ICE mantiene bajo custodia a la sobrina y sobrina-nieta del difunto comandante iraní desde abril. Los abogados de derechos humanos cuestionan si se trata de persecución política.

En las últimas semanas, el Servicio de Inmigración y Aduanas de Estados Unidos (ICE) ha mantenido bajo custodia a dos mujeres: la sobrina y la sobrina-nieta del general Qasem Soleimani, el comandante de la Fuerza Quds que fue asesinado por un ataque de drones estadounidense en enero de 2020. Las detenciones, que comenzaron el 4 de abril, han reabierto un debate incómodo sobre los límites entre seguridad nacional y persecución política en territorio estadounidense.

Lo que sabemos hasta ahora es limitado. Los funcionarios estadounidenses confirmaron que ambas mujeres están en custodia del ICE, pero los detalles de los cargos específicos, sus nombres públicos y el procedimiento legal exacto permanecen opacamente envueltos en consideraciones de seguridad nacional. Es un patrón familiar para quien ha cubierto casos de detención migratoria durante años: la máquina burocrática de la inmigración estadounidense funciona frecuentemente en las sombras, y aquellos que la padecen rara vez tienen voz pública en su propia historia.

La pregunta fundamental no es si el gobierno estadounidense tiene derecho a aplicar sus leyes migratorias. La pregunta es: ¿por qué ahora? ¿Por qué estas dos mujeres en particular? ¿Y qué significa que el gobierno estadounidense utilice su aparato de inmigración para detener a familiares de una figura política extranjera, sin importar cuán controversial fuera esa figura?

Soleimani fue un hombre cuya muerte fue celebrada en ciertos círculos políticos estadounidenses y lamentada profundamente en Irán. Pero sus parientes no son Soleimani. Las mujeres detenidas no planificaron ataques, no comandaron fuerzas militares, no formularon política exterior. Lo que tienen en común es un accidente de nacimiento: la sangre.

Los abogados de derechos humanos que trabajan en este espacio ya han levantado banderas rojas. El uso de leyes migratorias para arrestar a familiares de figuras políticas tiene ecos preocupantes: la persecución por asociación, el castigo colateral, la culpa por parentesco. Estos mecanismos han sido documentados históricamente en regímenes autoritarios, no en democracias que se jactan de estados de derecho.

No sabemos aún los cargos específicos. ¿Violaciones migratorias técnicas? ¿Sanciones conexas a Irán? ¿Algo más? La opacidad es parte del problema. En el sistema de inmigración estadounidense, especialmente cuando se invoca seguridad nacional, los detenidos frecuentemente no saben por qué están siendo mantenidos, por cuánto tiempo, o bajo qué autoridad legal exacta. He visto esto en centros de detención desde El Paso hasta Tucson: personas desaparecidas en un limbo legal durante semanas, meses.

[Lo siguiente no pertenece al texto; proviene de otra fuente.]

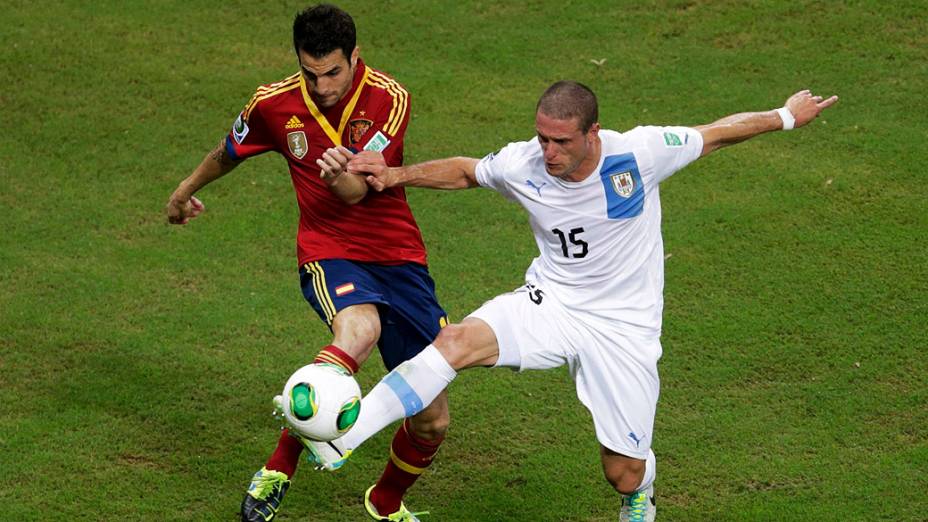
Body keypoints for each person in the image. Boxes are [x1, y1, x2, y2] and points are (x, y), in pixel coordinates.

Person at [310, 81, 837, 521]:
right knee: (454, 341)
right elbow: (470, 170)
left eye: (560, 141)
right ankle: (347, 434)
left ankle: (640, 494)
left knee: (621, 471)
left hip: (623, 328)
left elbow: (717, 134)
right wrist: (398, 175)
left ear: (593, 133)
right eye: (542, 138)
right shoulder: (526, 164)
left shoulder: (641, 153)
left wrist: (785, 117)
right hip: (552, 302)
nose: (548, 152)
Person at [165, 5, 450, 522]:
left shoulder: (389, 99)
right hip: (329, 250)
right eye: (310, 73)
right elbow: (230, 150)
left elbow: (356, 192)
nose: (321, 87)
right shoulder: (273, 104)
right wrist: (184, 191)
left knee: (431, 418)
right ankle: (278, 469)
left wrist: (337, 171)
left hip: (399, 256)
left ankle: (384, 503)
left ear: (355, 57)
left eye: (333, 72)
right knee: (358, 331)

Lo que distingue este caso es que tiene un rostro político internacional. Las familias de generales iraníes tienen recursos, conexiones diplomáticas, acceso potencial a representación legal. La mayoría de los migrantes detenidos por ICE no tienen eso. La mayoría son trabajadores centroamericanos, mexicanos, salvadoreños, cuyas historias nunca se hacen públicas porque nadie está presionando a funcionarios para que confirmen su custodia.

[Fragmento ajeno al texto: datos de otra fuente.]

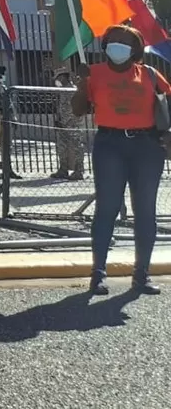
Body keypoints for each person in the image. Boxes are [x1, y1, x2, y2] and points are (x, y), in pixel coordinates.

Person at [72, 25, 170, 296]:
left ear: (136, 49)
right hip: (109, 145)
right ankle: (98, 274)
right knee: (107, 209)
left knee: (145, 211)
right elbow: (78, 110)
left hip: (147, 147)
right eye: (113, 40)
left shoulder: (149, 74)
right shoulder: (93, 73)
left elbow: (167, 102)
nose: (118, 45)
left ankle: (142, 276)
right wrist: (82, 85)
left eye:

Esto no significa que las detenciones de Soleimani sean injustas por ser de alto perfil. Significa que la desigualdad estructural en cómo funciona el sistema migratorio estadounidense se vuelve visible precisamente cuando afecta a personas que pueden contar su historia.

Hay una pregunta más amplia aquí sobre cómo Estados Unidos utiliza sus leyes domésticas como herramientas de política exterior. ¿Es el aparato de inmigración un instrumento legítimo de seguridad nacional? Sí, con límites claros. ¿Es apropiado usar ese aparato para detener a familiares de funcionarios extranjeros como represalia política? Eso es más complicado, más preocupante, y merece más transparencia de la que el gobierno ha proporcionado hasta ahora.

Mientras estas dos mujeres permanecen en custodia, vale la pena recordar que el sistema migratorio estadounidense detiene a decenas de miles de personas cada año. Muchas de ellas están en situaciones tan opacas, tan desprotegidas, tan legalmente complejas como esta. La diferencia es que nadie está escribiendo sobre ellas. Nadie está presionando a funcionarios para que confirmen dónde están. Sus historias no son noticia internacional.

Este caso, por su visibilidad, tiene el potencial de iluminar todo un sistema. Si Estados Unidos va a defender el estado de derecho — como dice hacerlo — entonces ese estado de derecho debe aplicarse equitativamente, con transparencia, sin represalias políticas. No solo cuando los detenidos son familiares de generales iranís. También cuando son trabajadores migrantes cuyo único crimen es cruzar una frontera buscando sobrevivir.